We break the hammer hitting the nail on the head.

Khal Spencer

Phill is right in that you cannot make Albuquerque famous for a science teacher gone rogue and becoming a drug chemist. That said, the problems are much deeper. Dems don't want to look inside themselves as far as their policies have flopped and Republicans have not admitted that their philosophy has been a political stale beer f*rt either.

Mike Johnson

Mass media are not to blame for all of ABQ's problem, politicians are, left wing Democrat ones in this case. However, you and all members of mass media will never admit you are politically aligned allies of these very same politicians and promote their agenda. Thus this bias makes you an accessory after the fact to the problems, since you biased, left wing press types will never aggressively dig into the issues and do your job as real journalists, since you are not. A few do, and I congratulate them, but the majority do not.

Kirk Holmes

[thumbup][thumbup][thumbup][thumbup]

Bob Hyde

Nonsense.

Maria Bautista

Correct Mike.

Barry Rabkin

Increase funding for the Albuquerque police, the County Sheriffs, and the State Police. Ensure these police officers have all the tools and the technologies they need to find new catch the people who break our laws. Change whatever laws are necessary to change to stop the revolving door that lets people charged with breaking our laws to quickly get out on the streets again. Remove any DA, even the top Attorney General, from office that prefers ‘restorative justice’ over criminal justice.

Maria Bautista

Police in New Mexico are well funded, but leadership, Police Chief, Mayor do not know how to use the money.

Bob Hyde

Agreed! But, Breaking Bad can't be blamed, the problem is complex: poverty, education, health, broken families, social status, housing, economics, self respect et al. Glasgow, the other side of the world tackled its crime problem as a health issue. Identifying the the outbreaks and determining underlying cause. I ain't no bleeding heart liberal advocating a social fix, criminals need punished appropriately.

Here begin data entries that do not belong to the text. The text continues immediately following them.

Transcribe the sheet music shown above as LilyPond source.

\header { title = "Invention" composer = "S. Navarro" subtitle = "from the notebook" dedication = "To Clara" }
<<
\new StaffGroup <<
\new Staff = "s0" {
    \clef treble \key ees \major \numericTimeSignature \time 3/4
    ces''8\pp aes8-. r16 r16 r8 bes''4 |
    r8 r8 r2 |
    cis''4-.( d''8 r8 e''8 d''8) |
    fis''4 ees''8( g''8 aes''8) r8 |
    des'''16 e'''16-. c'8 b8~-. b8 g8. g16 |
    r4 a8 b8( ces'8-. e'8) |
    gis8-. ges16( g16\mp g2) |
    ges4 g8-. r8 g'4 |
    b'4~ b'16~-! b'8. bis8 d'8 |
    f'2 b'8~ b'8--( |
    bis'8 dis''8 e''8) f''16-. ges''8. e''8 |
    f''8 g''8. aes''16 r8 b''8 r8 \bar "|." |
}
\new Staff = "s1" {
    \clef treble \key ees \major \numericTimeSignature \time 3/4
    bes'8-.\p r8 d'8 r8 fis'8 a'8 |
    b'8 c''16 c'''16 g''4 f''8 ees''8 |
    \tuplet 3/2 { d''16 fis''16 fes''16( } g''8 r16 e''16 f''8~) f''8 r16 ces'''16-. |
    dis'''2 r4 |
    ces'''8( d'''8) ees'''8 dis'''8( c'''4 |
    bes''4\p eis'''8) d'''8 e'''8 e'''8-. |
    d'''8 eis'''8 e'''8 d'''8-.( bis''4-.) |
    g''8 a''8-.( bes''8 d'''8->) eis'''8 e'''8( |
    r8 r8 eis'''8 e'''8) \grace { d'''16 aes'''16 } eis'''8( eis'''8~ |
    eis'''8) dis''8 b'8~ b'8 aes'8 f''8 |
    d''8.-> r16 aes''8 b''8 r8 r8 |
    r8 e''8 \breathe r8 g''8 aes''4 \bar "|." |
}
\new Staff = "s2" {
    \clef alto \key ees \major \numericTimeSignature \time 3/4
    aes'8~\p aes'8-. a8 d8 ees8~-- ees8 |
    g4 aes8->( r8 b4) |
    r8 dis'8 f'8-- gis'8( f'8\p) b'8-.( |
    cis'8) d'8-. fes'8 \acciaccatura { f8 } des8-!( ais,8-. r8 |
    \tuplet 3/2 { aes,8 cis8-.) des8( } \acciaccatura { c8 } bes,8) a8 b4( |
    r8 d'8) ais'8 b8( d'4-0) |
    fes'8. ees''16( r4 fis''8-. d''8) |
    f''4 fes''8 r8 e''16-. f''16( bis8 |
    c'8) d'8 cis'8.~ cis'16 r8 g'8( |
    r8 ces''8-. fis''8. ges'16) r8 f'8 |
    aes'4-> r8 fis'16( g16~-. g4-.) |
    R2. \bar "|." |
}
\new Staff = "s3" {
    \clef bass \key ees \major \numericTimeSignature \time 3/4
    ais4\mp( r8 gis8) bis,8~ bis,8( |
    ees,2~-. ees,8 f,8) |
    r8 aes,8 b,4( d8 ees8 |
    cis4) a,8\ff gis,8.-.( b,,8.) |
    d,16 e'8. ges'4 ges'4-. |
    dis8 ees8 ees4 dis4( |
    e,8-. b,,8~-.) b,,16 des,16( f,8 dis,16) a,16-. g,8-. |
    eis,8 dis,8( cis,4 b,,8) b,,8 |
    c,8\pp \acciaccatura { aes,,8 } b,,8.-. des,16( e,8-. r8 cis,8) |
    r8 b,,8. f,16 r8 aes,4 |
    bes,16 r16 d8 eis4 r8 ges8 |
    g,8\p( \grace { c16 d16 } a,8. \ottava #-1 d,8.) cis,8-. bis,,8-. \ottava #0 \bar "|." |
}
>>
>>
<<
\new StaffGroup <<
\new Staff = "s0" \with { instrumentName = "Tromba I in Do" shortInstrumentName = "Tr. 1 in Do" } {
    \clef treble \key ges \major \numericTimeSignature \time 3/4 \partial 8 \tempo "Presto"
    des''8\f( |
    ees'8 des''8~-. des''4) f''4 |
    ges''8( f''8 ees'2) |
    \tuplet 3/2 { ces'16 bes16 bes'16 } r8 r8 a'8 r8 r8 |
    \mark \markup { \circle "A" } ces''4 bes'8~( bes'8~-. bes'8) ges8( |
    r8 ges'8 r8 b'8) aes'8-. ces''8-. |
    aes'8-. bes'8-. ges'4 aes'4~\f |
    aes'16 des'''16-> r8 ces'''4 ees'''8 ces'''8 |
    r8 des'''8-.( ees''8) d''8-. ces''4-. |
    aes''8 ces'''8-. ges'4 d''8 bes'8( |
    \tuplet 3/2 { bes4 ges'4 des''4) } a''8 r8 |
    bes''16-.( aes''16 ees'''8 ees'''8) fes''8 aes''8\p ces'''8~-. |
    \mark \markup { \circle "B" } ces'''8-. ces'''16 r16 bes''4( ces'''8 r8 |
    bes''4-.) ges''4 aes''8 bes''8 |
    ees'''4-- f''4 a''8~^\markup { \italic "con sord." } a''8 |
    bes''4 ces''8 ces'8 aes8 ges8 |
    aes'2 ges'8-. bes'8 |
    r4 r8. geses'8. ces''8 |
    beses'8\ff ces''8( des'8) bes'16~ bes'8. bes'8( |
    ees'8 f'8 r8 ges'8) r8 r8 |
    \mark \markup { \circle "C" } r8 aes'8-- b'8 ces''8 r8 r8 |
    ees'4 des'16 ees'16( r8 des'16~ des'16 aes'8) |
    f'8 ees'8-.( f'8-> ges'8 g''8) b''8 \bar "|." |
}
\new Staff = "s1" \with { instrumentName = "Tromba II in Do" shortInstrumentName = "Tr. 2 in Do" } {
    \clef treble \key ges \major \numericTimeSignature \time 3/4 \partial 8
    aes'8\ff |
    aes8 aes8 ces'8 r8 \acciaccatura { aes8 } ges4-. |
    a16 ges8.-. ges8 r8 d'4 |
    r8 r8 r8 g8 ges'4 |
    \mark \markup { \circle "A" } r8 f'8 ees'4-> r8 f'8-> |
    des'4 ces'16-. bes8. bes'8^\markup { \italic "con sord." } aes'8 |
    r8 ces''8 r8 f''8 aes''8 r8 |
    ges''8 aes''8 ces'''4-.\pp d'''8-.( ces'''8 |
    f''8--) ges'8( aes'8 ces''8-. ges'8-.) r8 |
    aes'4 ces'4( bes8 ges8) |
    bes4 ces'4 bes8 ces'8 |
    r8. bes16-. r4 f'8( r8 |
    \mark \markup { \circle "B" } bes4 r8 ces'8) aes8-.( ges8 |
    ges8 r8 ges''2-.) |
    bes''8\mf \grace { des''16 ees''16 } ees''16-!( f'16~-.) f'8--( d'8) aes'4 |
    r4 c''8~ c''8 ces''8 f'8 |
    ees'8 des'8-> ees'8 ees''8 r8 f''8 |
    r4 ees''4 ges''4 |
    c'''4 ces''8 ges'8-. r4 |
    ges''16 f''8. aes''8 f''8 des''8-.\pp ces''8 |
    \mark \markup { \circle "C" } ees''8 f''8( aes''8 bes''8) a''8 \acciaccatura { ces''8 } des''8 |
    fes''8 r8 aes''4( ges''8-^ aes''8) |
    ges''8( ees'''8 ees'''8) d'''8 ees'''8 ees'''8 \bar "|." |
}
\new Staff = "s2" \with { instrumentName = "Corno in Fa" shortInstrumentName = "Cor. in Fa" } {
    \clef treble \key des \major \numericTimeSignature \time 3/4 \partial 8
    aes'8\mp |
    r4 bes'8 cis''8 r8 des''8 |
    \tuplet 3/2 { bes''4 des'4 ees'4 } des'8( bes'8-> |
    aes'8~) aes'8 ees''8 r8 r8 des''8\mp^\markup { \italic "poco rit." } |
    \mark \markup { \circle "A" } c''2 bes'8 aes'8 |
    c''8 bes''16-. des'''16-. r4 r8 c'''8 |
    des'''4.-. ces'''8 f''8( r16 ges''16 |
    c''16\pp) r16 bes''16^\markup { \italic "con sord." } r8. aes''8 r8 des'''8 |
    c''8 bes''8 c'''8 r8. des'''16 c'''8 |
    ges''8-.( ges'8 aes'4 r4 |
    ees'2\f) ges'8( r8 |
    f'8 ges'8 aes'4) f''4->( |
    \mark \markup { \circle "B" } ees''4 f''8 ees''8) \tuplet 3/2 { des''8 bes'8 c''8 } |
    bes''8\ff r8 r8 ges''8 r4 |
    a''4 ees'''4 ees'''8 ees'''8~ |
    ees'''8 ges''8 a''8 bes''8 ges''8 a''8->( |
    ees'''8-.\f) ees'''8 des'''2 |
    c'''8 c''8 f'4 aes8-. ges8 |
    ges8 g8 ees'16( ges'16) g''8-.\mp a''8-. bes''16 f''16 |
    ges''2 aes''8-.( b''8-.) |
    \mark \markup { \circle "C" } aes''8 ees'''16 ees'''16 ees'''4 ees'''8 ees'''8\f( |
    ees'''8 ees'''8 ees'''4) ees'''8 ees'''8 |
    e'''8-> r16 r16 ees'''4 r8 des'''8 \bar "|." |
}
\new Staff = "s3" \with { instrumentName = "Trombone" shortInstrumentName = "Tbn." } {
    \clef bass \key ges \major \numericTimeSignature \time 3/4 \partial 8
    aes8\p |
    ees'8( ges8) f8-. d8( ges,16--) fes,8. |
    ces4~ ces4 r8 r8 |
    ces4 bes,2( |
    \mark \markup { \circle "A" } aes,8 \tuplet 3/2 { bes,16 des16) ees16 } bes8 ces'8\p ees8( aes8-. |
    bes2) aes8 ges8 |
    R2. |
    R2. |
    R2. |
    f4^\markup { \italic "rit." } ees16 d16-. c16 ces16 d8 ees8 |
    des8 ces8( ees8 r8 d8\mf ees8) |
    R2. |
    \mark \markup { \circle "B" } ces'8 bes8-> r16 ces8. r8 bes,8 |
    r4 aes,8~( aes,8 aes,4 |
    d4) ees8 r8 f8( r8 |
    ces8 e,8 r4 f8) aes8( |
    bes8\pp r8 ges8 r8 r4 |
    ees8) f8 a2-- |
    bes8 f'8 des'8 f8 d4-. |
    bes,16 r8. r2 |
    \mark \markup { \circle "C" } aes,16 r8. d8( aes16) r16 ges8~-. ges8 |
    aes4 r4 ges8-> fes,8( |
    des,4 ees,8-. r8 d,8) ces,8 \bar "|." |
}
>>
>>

But Glasgow's crime rate was considerably reduced by fixing the underlying problems, Albuquerque could do worse than, at least, checking out their solution, Chicago did so. Albuquerque can't shoot its way out of this.

Maria Bautista

There is money to be made keeping people poor. Poverty Pimps

Prince Michael Jauregui

Truly, a compelling a well-written article. "...New Mexico and Albuquerque have always had a tapeworm for recognition, regardless of origin..."? Boom. At-least the crime-infested, cheap motels that lined Central Ave. in the 70's and 80's were mostly New Mexico's dirty little secret.

Ah, at what price "progress". Indeed.

Maria Bautista

And the West Mesa murders were an effort to rid the streets of prostitues, Someone from APD Vice Squad killed those women.